In person, if his autobiography is any judge, Douglas could act the same way. When he was in Paris in 1952 filming "Act of Love," for instance, the actor found himself shooting on the Pont Alexandre Trois. "Then I found out that Alexandre Trois was Czar Alexander III, who ruled Russia from 1881 to 1894 _ the height of the pogroms, and the reason my parents had to leave Russia. He was a world-class anti-Semite, right up there with Hitler. I spit on his bridge."

While Douglas' characters could rarely be called introspective, his roles gradually inclined toward people with more nuanced drives. Among the best of those was his tortured Van Gogh opposite Anthony Quinn's Paul Gauguin in Vincente Minnelli's "Lust for Life." Here, as in the title role of "Ulysses," the Italian-made version of the Odyssey, when Douglas threw himself into a role he owned it for life.

Though he ended up losing the best actor Oscar that year to Yul Brynner in "The King and I," Douglas was never one to brood.
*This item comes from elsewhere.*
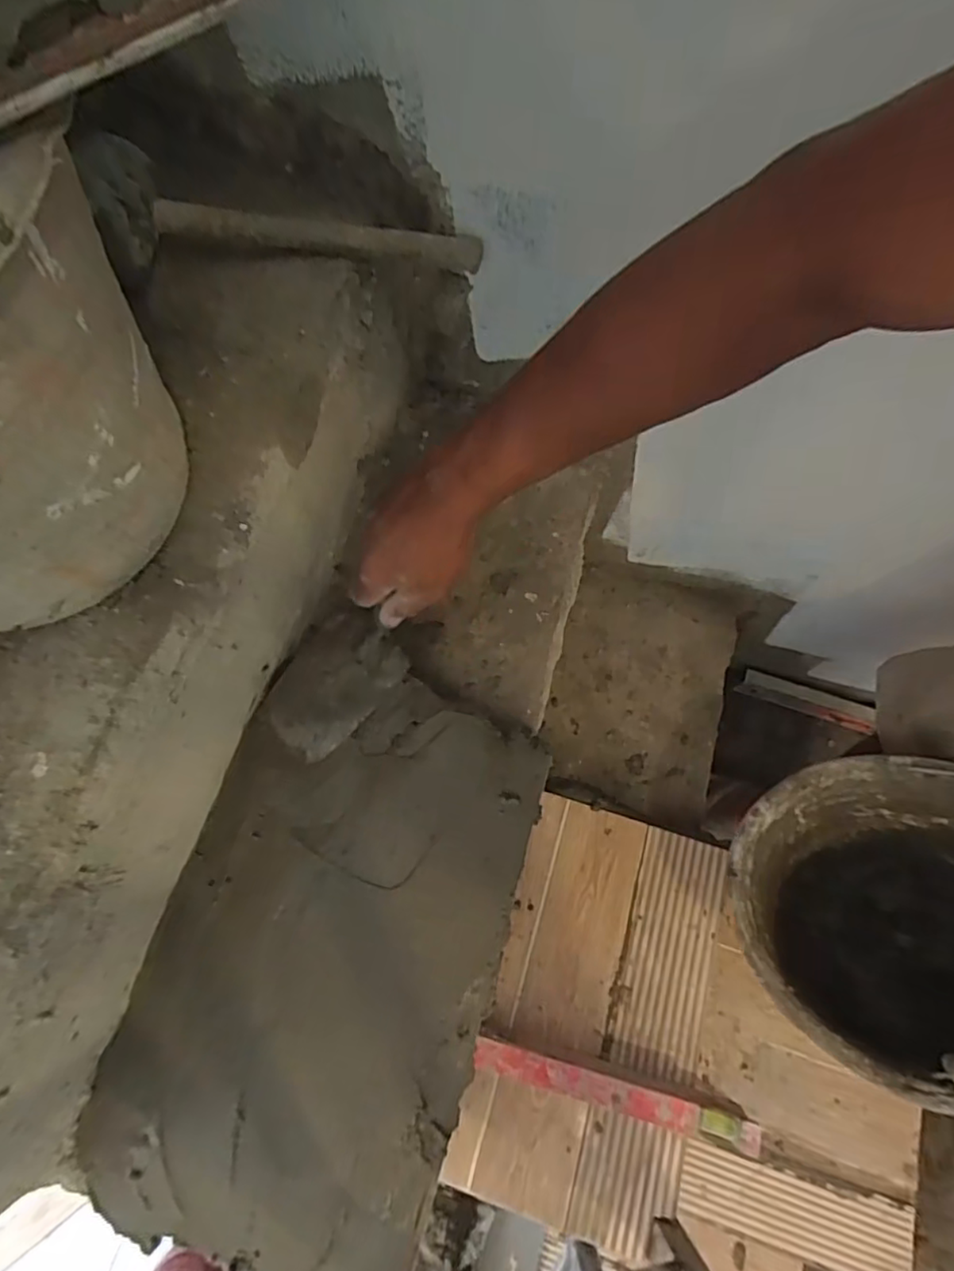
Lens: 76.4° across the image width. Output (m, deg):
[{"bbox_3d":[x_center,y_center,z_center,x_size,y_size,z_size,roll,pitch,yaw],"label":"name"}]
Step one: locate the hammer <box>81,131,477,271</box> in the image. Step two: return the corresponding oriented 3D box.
[{"bbox_3d":[-0.126,-0.289,0.434,0.270,0.046,0.087,0,68,-14],"label":"hammer"}]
His next significant role came in one of his best films, the stunning anti-war drama "Paths of Glory," written and directed by the then little-known Stanley Kubrick, a film that would not have gotten made without Douglas' star power backing it.

Branching out increasingly into production, Douglas' behind-the-scenes influence was considerable in one of his biggest commercial successes, the slaves-in-revolt drama "Spartacus." Losing confidence in director Anthony Mann, for instance, he brought Kubrick in to direct this as well.

More significantly, his insistence on having Dalton Trumbo recognized as the film's screenwriter was critical in the demise of the Hollywood blacklist. "Thanks, Kirk," Trumbo told Douglas, "for giving me back my name," and when the actor won a special Oscar in 1996, it was for being "a creative and moral force in the motion picture community."

If Douglas had a favorite among his roles, it was likely 1962's excellent "Lonely Are the Brave," a film little seen when it came out (or now for that matter). Playing a traditional cowboy whose values were at variance with the modern world, Douglas relished being a character who stood up for what he believed, no matter the cost.

Even after a stroke in 1996 affected his ability to speak, Douglas could not bear to stop working. In 2010, at age 93, he even did a one-man show, "Before I Forget," in the theater named for him in nearby Culver City. When you fight your way out of the ghetto, someone once said, you're never sure you're out, and Kirk Douglas, even with all his accomplishments, never gave up the fight.